Chancellor George Osborne announced in the budget in March 2013 that companies in the UK were to get up to £2,000 off their National Insurance Contributions (NIC) in an attempt to boost job creation.

It was described it as "the largest tax cut in the budget" and NI payments will now go towards a number of benefits, including the state pension.

To balance this relief, the government has now introduced some new ways of collecting more NICs which includes looking at limited liability partnerships (LLPs).  Currently, these companies often supply workers to UK businesses, but rely on their overseas status not to pay NICs on the employees' wages.

The Bill allows for:

  • Reducing employer NICs bills each year by, from April 2014, entitling every business and charity to a £2000 Employment Allowance
  • Extending the General Anti-Abuse Rule to NICs reinforcing the government's commitment to tackle abusive avoidance
  • Strengthening legislation to prevent the use of offshore employment payroll companies (intermediaries to avoid employer NICs)
  • Removing the presumption for self-employment for limited liability partnership members

The British Chamber of Commerce stated the new Employment Allowance would help their smallest companies take on staff and "give many businesses an important boost of confidence."

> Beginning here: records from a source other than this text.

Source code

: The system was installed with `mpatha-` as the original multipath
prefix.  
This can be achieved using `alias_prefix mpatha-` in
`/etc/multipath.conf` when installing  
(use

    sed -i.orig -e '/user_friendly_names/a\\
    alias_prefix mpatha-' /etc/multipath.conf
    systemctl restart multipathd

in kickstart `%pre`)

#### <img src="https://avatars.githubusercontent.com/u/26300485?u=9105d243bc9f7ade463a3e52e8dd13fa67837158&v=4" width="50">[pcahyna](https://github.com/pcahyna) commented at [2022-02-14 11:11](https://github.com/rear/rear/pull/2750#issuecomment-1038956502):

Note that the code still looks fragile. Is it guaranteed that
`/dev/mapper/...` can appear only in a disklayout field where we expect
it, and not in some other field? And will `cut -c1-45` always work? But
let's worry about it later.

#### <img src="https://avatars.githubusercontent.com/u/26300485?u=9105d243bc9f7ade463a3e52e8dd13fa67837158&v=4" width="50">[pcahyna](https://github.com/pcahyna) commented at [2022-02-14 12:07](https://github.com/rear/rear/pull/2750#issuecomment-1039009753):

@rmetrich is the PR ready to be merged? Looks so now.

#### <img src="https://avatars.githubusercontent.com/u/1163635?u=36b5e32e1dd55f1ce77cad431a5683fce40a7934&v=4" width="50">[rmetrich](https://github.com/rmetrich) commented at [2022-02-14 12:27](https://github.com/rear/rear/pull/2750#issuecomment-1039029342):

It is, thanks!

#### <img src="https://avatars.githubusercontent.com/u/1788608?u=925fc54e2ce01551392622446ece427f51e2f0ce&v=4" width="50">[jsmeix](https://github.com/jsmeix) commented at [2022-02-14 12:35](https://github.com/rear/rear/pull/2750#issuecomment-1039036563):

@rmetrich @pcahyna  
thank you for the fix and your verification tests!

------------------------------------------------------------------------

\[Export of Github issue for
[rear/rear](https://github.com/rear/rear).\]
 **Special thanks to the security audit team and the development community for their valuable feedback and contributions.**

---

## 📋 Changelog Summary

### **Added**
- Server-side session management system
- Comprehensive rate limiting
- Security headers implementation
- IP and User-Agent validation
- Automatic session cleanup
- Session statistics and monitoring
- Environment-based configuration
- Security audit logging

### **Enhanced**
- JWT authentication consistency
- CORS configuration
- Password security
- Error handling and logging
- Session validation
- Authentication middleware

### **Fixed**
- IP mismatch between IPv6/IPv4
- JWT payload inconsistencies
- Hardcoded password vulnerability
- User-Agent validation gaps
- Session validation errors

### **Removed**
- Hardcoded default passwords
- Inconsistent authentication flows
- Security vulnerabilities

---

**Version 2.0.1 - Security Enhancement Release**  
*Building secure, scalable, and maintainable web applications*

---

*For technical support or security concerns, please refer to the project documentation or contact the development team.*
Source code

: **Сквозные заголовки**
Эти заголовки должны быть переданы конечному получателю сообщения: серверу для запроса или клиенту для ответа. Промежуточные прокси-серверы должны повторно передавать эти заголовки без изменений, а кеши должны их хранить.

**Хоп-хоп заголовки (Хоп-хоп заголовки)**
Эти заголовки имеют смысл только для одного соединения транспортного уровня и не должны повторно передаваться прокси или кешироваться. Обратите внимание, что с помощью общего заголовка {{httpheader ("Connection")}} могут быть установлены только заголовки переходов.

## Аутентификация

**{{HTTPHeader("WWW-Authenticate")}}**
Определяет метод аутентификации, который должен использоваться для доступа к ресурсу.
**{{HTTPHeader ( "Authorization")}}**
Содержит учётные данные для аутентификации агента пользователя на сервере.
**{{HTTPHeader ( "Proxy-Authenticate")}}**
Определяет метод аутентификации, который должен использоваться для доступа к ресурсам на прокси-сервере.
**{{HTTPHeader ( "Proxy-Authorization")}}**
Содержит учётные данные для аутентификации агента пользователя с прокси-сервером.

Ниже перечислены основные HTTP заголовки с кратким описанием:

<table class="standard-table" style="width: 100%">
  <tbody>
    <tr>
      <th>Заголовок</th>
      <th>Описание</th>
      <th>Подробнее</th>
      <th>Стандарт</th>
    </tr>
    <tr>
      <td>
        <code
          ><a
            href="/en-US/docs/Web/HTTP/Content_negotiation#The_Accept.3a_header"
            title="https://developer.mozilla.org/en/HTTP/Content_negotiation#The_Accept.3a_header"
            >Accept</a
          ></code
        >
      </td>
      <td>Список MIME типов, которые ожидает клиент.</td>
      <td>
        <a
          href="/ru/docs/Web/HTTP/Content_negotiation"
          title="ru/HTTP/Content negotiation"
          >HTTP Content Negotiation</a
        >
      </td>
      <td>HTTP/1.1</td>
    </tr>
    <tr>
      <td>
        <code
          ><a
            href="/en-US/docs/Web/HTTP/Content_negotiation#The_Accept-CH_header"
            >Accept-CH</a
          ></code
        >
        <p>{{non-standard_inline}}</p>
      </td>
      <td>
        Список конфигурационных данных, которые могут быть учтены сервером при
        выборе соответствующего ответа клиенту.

The Bill was presented to the House of Commons on 14 October 2013.

The National Insurance Contributions Bill received its second reading on 4 November 2013, with MPs unanimously approving the legislation to pass it on to committee stage. Among its provisions, the Bill contains legislation for the Employment Allowance which, from next April would give businesses and charities a £2,000 reduction off their National Insurance Contributions bill. Labour welcomed the proposals but said they would closely scrutinize its implementation, particularly the administering of the business tax reduction. 

The first day of committee took place on 19 November 2013. The committee heard oral evidence from witnesses including the Federation of Small Businesses, Institute for Fiscal Studies, Financial Conduct Authority and the Treasury.  In the second day of committee (21 November 2013), the committee considered clauses 1-20 and schedules 1-2 of the Bill. All of which, were agreed to. The Bill was reported without amendments.

The National Insurance (Contributions) Bill had its report stage and third reading on 10 December 2013, before passing to the House of Lords.

The government, following the announcements made in the autumn statement, introduced a new clause 3 which meant that employers employing workers under the age of 21 would no longer have to pay employers' class 1 national insurance contributions.

This was supported largely by the Opposition, but they had qualms over the timing of implementation, and an amendment relating to this was defeated. The government also introduced a series of technical amendments relating to limited liability partnerships and alternative investment fund managers, and removed clauses 12 and 13 from the Bill.

The House of Lords first reading took place on 11 December 2013. The Bill was brought from the Commons, read a first time and ordered to be printed.

The second reading for the Bill was held on 7 January 2014. After a short debate, the Bill was passed to a Grand Committee.

The committee stage for the Bill took place on 23 January 2014. Opposition attempts to put a duty on government to provide post-implementation reviews on the impact on jobs, youth unemployment and wages levels were withdrawn after government assurances in committee stage on Thursday.

Whilst the Bill was reported without amendment, the opposition did press the government on the effectiveness of anti-tax avoidance measures.

The report stage was scheduled to be held on 10 February 2014. However, the report was received without debate and subsequently, the Bill was passed to the third reading stage.

The House of Lords third reading stage took place on 25 February 2014. The Bill was passed without debate.